1.2.2 Vorliegend kann offen bleiben, ob auf Grund von Art. 2 ATSG in Verbindung mit Art. 1 Abs. 1 IVG die ATSG-Normen zur Arbeitsunfähigkeit (Art. 6), Erwerbsunfähigkeit (Art. 7), Invalidität (Art. 8) und zur Bestimmung des Invaliditätsgrades (Art. 16) zu berücksichtigen sind. Im zur Publikation in der Amtlichen Sammlung bestimmten Urteil A. vom 30. April 2004, I 626/03, hat das Eidgenössische Versicherungsgericht erkannt, dass es sich bei den in Art. 3-13 ATSG enthaltenen Legaldefinitionen in aller Regel um eine formellgesetzliche Fassung der höchstrichterlichen Rechtsprechung zu den entsprechenden Begriffen vor In-Kraft-Treten des ATSG handelt und sich inhaltlich damit keine Änderung ergibt, weshalb die hiezu entwickelte Rechtsprechung übernommen und weitergeführt werden kann (vgl. das erwähnte Urteil A. vom 30. April 2004, Erw. 3.1, 3.2 und 3.3). Auch die Normierung des Art. 16 ATSG führt nicht zu einer Modifizierung der bisherigen Judikatur zur Invaliditätsbemessung bei erwerbstätigen Versicherten, welche weiterhin nach der allgemeinen Methode des Einkommensvergleichs vorzunehmen ist (Urteil A. vom 30. April 2004, Erw. 3.4; BGE 128 V 30 Erw. 1, 104 V 136 f. Erw. 2a und b).
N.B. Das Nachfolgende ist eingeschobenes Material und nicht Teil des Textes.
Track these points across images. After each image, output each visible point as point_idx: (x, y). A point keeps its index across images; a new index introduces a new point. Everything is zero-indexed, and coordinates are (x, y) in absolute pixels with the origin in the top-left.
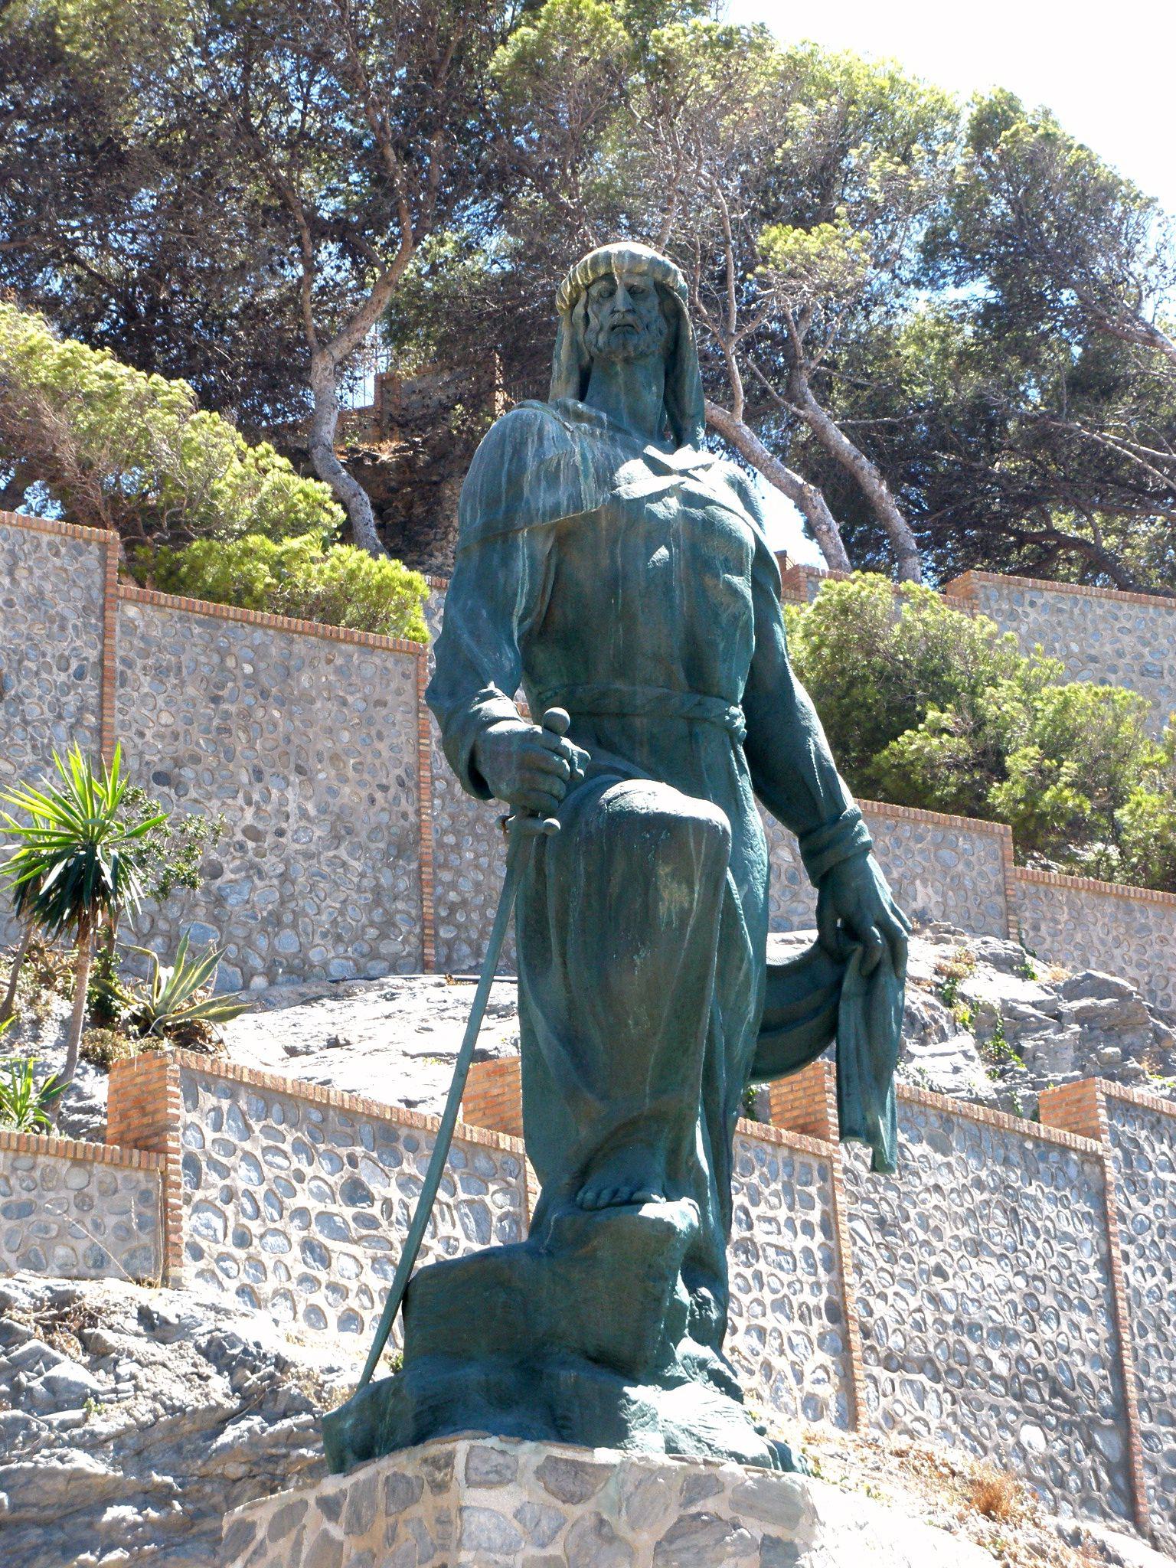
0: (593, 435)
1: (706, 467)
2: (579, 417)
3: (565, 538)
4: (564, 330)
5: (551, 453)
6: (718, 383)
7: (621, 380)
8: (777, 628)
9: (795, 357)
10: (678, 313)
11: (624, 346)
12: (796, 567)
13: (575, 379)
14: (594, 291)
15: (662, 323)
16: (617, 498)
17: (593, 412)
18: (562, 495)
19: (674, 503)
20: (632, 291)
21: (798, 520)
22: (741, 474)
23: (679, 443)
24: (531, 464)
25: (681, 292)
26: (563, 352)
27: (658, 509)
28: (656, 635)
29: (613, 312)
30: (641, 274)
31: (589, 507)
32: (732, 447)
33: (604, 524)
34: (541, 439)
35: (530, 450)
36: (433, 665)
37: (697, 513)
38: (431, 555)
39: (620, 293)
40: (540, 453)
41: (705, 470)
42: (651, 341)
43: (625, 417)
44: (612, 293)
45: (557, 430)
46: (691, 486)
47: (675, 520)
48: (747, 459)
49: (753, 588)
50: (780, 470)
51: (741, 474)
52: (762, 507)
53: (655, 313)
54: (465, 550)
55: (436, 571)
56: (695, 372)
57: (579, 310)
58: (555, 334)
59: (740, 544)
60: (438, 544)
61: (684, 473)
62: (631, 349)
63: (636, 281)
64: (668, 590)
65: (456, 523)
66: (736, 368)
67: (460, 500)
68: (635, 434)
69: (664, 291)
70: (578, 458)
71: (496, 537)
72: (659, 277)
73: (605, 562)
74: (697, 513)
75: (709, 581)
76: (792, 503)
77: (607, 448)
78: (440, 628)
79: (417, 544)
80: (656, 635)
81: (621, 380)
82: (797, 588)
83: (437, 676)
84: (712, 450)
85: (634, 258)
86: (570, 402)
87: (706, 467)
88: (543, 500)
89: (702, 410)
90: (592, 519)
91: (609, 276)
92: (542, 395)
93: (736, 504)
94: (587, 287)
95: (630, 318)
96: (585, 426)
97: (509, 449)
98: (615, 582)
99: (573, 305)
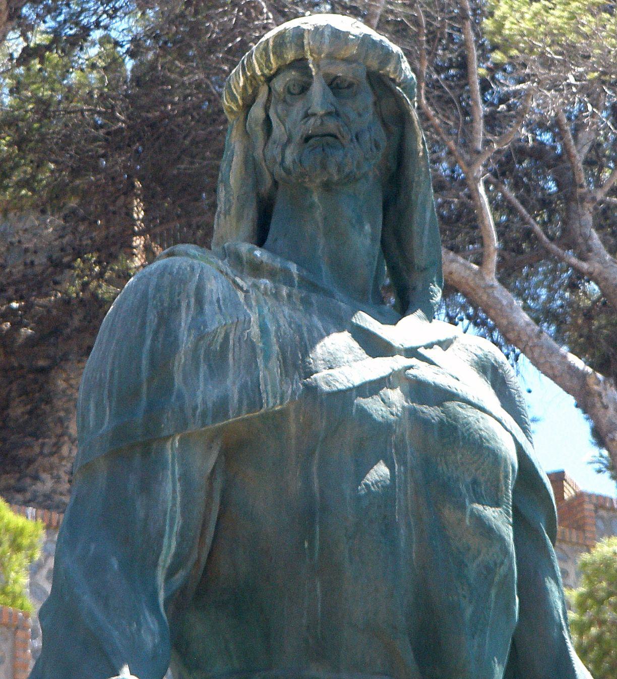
0: (276, 296)
1: (445, 345)
2: (256, 269)
3: (235, 450)
4: (235, 142)
5: (215, 323)
6: (461, 224)
7: (318, 214)
8: (551, 585)
9: (574, 184)
10: (403, 118)
11: (324, 167)
12: (580, 497)
13: (251, 213)
14: (279, 85)
15: (379, 133)
16: (312, 390)
17: (278, 263)
18: (232, 385)
19: (396, 396)
20: (335, 85)
21: (582, 426)
22: (497, 355)
23: (403, 309)
24: (186, 340)
25: (407, 86)
26: (233, 173)
27: (373, 405)
28: (372, 597)
29: (307, 116)
30: (347, 61)
31: (271, 404)
32: (484, 318)
33: (293, 428)
34: (200, 302)
35: (185, 319)
36: (38, 643)
37: (432, 412)
38: (36, 478)
39: (317, 88)
40: (198, 325)
41: (444, 349)
42: (364, 159)
43: (325, 268)
44: (305, 88)
45: (221, 288)
46: (422, 371)
47: (399, 422)
48: (509, 338)
49: (516, 526)
50: (553, 352)
51: (497, 355)
52: (531, 405)
53: (369, 116)
54: (87, 468)
55: (45, 503)
56: (427, 204)
57: (257, 112)
58: (219, 153)
59: (496, 458)
60: (46, 461)
61: (412, 353)
62: (333, 170)
63: (340, 70)
64: (388, 529)
65: (73, 429)
66: (485, 199)
67: (80, 395)
68: (339, 294)
69: (381, 84)
70: (255, 330)
71: (134, 446)
72: (374, 64)
73: (295, 485)
74: (432, 412)
75: (449, 514)
76: (571, 400)
77: (298, 316)
78: (48, 587)
79: (15, 461)
80: (372, 597)
81: (318, 214)
82: (580, 527)
83: (44, 657)
84: (452, 320)
85: (337, 35)
86: (244, 248)
87: (445, 345)
88: (204, 392)
89: (437, 263)
90: (276, 421)
91: (300, 64)
92: (204, 238)
93: (491, 401)
94: (269, 79)
95: (332, 125)
96: (265, 283)
97: (152, 318)
98: (310, 515)
99: (247, 106)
1.2.3 Die Rekurskommission hat ferner die Bestimmungen und Grundsätze zur Mindestbeitragsdauer (Art. 36 Abs. 1 IVG), zu den Voraussetzungen und zum Umfang des Anspruchs auf eine Rente der Invalidenversicherung (Art. 28 Abs. 1 und 1bis IVG [in den bis 31. Dezember 2003 gültig gewesenen Fassungen]) sowie zum Beginn des Rentenanspruchs (bis 31. Dezember 2002: Art. 29 Abs. 1 lit. a und b IVG; ab 1. Januar 2003: Art. 29 Abs. 1 lit. a und b IVG in Verbindung mit Art. 6 und 7 ATSG) richtig wiedergegeben. Darauf wird verwiesen.
2.
Soweit die Beschwerdeführerin eine Sistierung des vorliegenden Verfahrens bis zum rechtskräftigen Entscheid über die Zusprechung einer Erwerbsunfähigkeitsrente in Deutschland beantragt, ist ihr entgegenzuhalten, dass sich mit dem FZA hinsichtlich der Invaliditätsbemessung nichts an der bisherigen Rechtslage geändert hat. Wie in nach dem Sozialversicherungsabkommen mit der Bundesrepublik Deutschland zu beurteilenden Fällen die Gewährung von Leistungen durch ein deutsches Versicherungsorgan die invalidenversicherungsrechtliche Beurteilung nach schweizerischem Recht nicht präjudiziert (ZAK 1989 S. 320 Erw. 2; Urteil P. vom 7. März 2003, I 543/02, Erw. 1.2 in fine mit Hinweisen), bestimmt sich der Invaliditätsgrad nach In-Kraft-Treten des FZA (abgesehen von der Berücksichtigung der von den Trägern der anderen Staaten erhaltenen ärztlichen Unterlagen und Berichte gemäss Art. 40 der Verordnung Nr. 574/72; vgl. auch Art. 51 der Verordnung Nr. 574/72) allein nach schweizerischem Recht. Nach Art. 40 Abs. 4 der Verordnung Nr. 1408/71 ist nämlich die vom Träger eines Staates getroffene Entscheidung über die Invalidität eines Antragstellers für den Träger eines anderen betroffenen Staates nur dann verbindlich, wenn die in den Rechtsvorschriften dieser Staaten festgelegten Tatbestandsmerkmale der Invalidität in Anhang V dieser Verordnung als übereinstimmend anerkannt sind, was für das Verhältnis zwischen Deutschland und der Schweiz (ebenso wie für das Verhältnis zwischen den übrigen EU-Mitgliedstaaten und der Schweiz) nicht der Fall ist (vgl. zum Ganzen das zur Publikation in der Amtlichen Sammlung bestimmte Urteil L. vom 7. April 2004, I 793/03, Erw. 2.4 mit Hinweisen). Da die Invaliditätsbemessung vorliegend somit - unbesehen der Entscheidung in Deutschland - einzig nach schweizerischen Grundsätzen zu erfolgen hat, kann dem Sistierungsgesuch nicht entsprochen werden.
3.
Streitig und zu prüfen ist, ob die Beschwerdeführerin Anspruch auf eine Rente der schweizerischen Invalidenversicherung hat.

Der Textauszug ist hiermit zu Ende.